Maybe I need to work for a saddle distributor? I have a selling mouth too (hehe)


----------



## jorgy

bikeman68 said:


> mens saddles are quite a bit longer for obvious resons, support. Could you imagine what would happen when I guy's racing all out, "on the rivet" with a saddle the same length as a womens perch? Thered be a falling off, or saddle nose up the ass, during the calculated attack of Wim De vooos in Euro classic Ghent Wevelgem.Mens anatomy covers more "length" really, I know, Im a guy roadie (I hate that goofy term)


Many women dislike stubby women's saddles. I, frankly, don't know what the "obvious reasons" you mention are.


----------



## il sogno

jorgy said:


> Many women dislike stubby women's saddles. I, frankly, don't know what the "obvious reasons" you mention are.


I'm one of 'em . My Selle Italia Lady gel is kinda stubby. It makes it a bit of a challenge to ride no hands and "steer" with the thighs.


----------



## jorgy

il sogno said:


> I'm one of 'em . My Selle Italia Lady gel is kinda stubby. It makes it a bit of a challenge to ride no hands and "steer" with the thighs.


Wonder if they were originally designed that way to ride with skirts? Pretty crazy if that's the case.

My SSM Aspide Glamour on my road bike is decent in length, but the Brooks Finesse on my commuter is stubby. I'd get a 'men's' Brooks next time to get a longer nose. (In British Racing Green.)


----------



## bikeman68

*agumentative feminists?*

Hi Jorgy
I go way back in the bike industry , so I learned alot.i can tell you the shorter design isnt born out of the sexist views of an Italian saddle designer, its for the true example of the female pelvic anatomy, which would fall all the way back on the sit bone support area, leaving way more nose area than needed if they were made at the mens racing length(275mm) so by taking off 10-15mm, you get rid of a little weight, and make the bike release safer in a crash.
As I guy, I can tell you the significantly longer length is important for support, I have a longer crotch area then you, so 275mm is right on. The Fizik Areone adds a little more length than that, for good reason.
If you dont have a wide sit bone area like alot of gals, and happy with a nice mens saddle, thats not a bad idea, if you are more comfy that way. Some gals have about the same pelvic width as guys.
There was no intention (and there shouldnt be) to post arguments here, its for giving helpful input, voluntarily, with GOOD intentions, ok Jorgy?


----------



## lancezneighbor

venus said:


> The 1st female specific were not much different from men's but I prefered them for the slight nods. I don't like super wide but like the short base. not sure why men need a sadle a foot long...


A woman doctor explained to me that women have a shallower pelvis so need a shorter saddle.


----------



## il sogno

bikeman68 said:


> Hi Jorgy
> I go way back in the bike industry , so I learned alot.i can tell you the shorter design isnt born out of the sexist views of an Italian saddle designer, its for the true example of the female pelvic anatomy, which would fall all the way back on the sit bone support area, leaving way more nose area than needed if they were made at the mens racing length(275mm) so by taking off 10-15mm, you get rid of a little weight, and make the bike release safer in a crash.

**Data records**

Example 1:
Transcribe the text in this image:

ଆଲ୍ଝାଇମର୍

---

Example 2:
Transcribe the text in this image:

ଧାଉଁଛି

**Problems to solve**
1 – Name every saddle model that the saddle thread mentions by brand and model name.
2 – From the saddle thread, write out the passage between "If you dont" and "width as guys.", inclusive.

**Solutions below**
1 –
Selle Italia Lady gel
SSM Aspide Glamour
Brooks Finesse
Fizik Areone

2 –
If you dont have a wide sit bone area like alot of gals, and happy with a nice mens saddle, thats not a bad idea, if you are more comfy that way. Some gals have about the same pelvic width as guys.